On the evening of June 4th, a few hundred protesters were marching through the South Bronx when they walked into an ambush. As heavily-armored NYPD officers on bikes blocked the group’s path, a second line of cops charged from behind just after 8 p.m., violently arresting more than 250 people — including legal observers and essential workers — in the NYPD’s most aggressive show of force against protesters since the citywide demonstrations began in May.

During his daily press briefing the next morning, Mayor Bill de Blasio dismissed accounts of police brutalizing peaceful demonstrators.

“I believe that you believe what you're saying,” he told Gothamist. “We had observers from City Hall who saw a very different reality.”

According to internal emails and interviews with six City Hall staffers, some of de Blasio’s own observers were trapped in the Mott Haven kettle. As officers clubbed and pepper-sprayed protesters and bystanders alike, the mayor’s closest aides were scrambling to rescue two employees with the Community Affairs Unit [CAU] from imminent danger.
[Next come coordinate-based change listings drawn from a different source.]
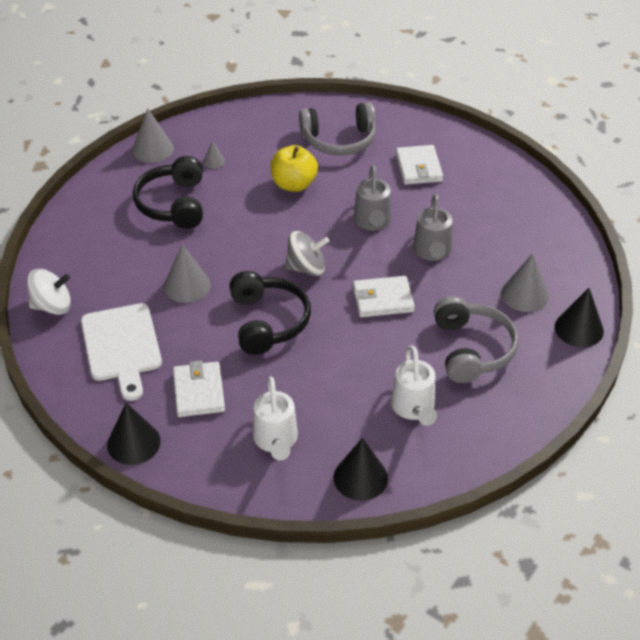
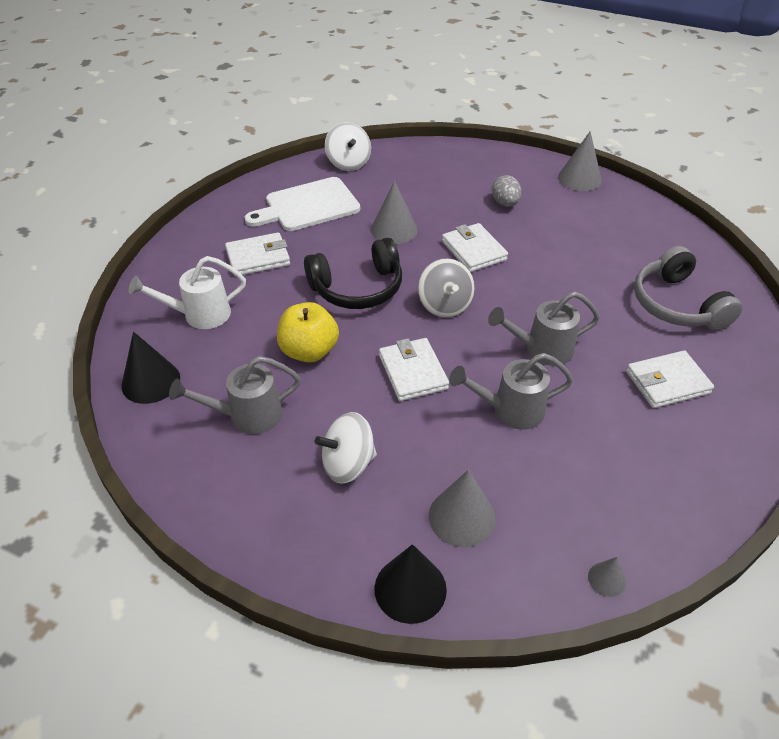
camera: 80 degrees right, 0 degrees up
(133, 443) = (197, 231): black cone -> none
(173, 204) = (505, 203): black headphones -> grey egg
(214, 161) = (583, 218): grey cone -> grey cone (606, 579)
(237, 237) = (474, 251): none -> white wallet
(294, 184) = (576, 278): yellow apple -> yellow apple (309, 351)
(414, 408) = (247, 416): white watering can -> grey watering can
(472, 349) = (348, 464): grey headphones -> white spinning top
“We have CAU folks in that intersection in Bronx and it is not good and [the NYPD] is not letting them get out of the situation," Natalie Grybauskas, the mayor’s senior policy advisor for emergency management, wrote to her colleagues at 8:19 p.m.

At 8:25 p.m., America Canas, the head of the Mayor’s Office of Community Affairs Office, requested a medic be sent to the intersection, noting that one of her staff was still “behind the line.”

By that point, the NYPD had already arrested many of the volunteer medics at the scene. The staffers said they witnessed at least two people having a panic attack. Despite badges indicating they were “Mayor’s Liaisons,” the NYPD declined to let the City Hall staffers leave the narrow street for nearly 30 minutes.

One of many medics arrested by police in Mott Haven shortly after curfew on June 4th

The emails were shared with dozens of high-level City Hall staffers, including First Deputy Mayor Dean Fuleihan and Deputy Mayor Emma Wolfe, who is also de Blasio’s chief of staff.

It’s unclear whether the mayor had spoken to his own Community Affairs staffers when he praised the NYPD for “effectively” handling the situation, and falsely claimed that protesters were given the opportunity to disperse before the 8 p.m. curfew.

In a statement to Gothamist on Wednesday, de Blasio’s press secretary, Freddi Goldstein, said the mayor’s narrative was based on “a different City Hall staffer,” who attended the protest but did not witness any violence and was not personally kettled. The Mayor’s Office declined to make that person available for an interview. None of the city employees were injured at the scene, the spokesperson said.

Several City Hall staffers, who spoke to Gothamist on the condition of anonymity for fear of losing their jobs, were disturbed by their boss’s strident defense of the NYPD.

The incident, according to one source, proved de Blasio “doesn’t represent the public servants who work for him.”

While the Mott Haven episode was the most glaring example, staffers said de Blasio had adamantly refused to hear evidence of NYPD brutality from the outset of the protests — even when those accounts were relayed by members of his own administration.

“He had a narrative that he wanted to tell himself and the world,” said one City Hall source. “He would only digest the information if it fit that narrative.”

Another source close to de Blasio described “consistent problems where the mayor was getting information from primarily [the NYPD] and drowning out other voices.” When his own staffers shared videos or accounts of unprovoked police brutality, de Blasio would immediately call Police Commissioner Dermot Shea, who’d reassure him that the force was justified, the source said. “Everything had an explanation.”

In many cases, the NYPD’s description of events has proven false. Following the Mott Haven arrests, Shea said the aggressive crackdown was justified because participants were caught “bringing a gun and gasoline and weapons to the scene.”

That gun was recovered from an alleged gang member, several blocks from the protest and hours before it began. Police later acknowledged that no gasoline was ever seized. Two others in the area charged with possession of burglar’s tools, after cops found a sledgehammer, screwdrivers and a lug wrench in their pickup truck, according to the Bronx District Attorney's Office.

While Shea described the protesters as “outside agitators” looking to “cause mayhem,” the march was led by veteran Bronx organizers and attended by many local residents.

One of those participants was Chantel Johnson, a South Bronx school teacher. During the State Attorney General’s hearing on police brutality, she testified that cops hit her in the face with a baton. She said she texted her mom at 8:05 p.m. because she feared she wouldn’t make it out alive, and recalled watching cops beat protesters so bad that their bones cracked.

"How do I explain [to my students] that we were peaceful and we were abused and attacked?" she asked. "How can I explain that? I can't justify that behavior."

A spokesperson for the Mayor’s Office said the incident was under investigation.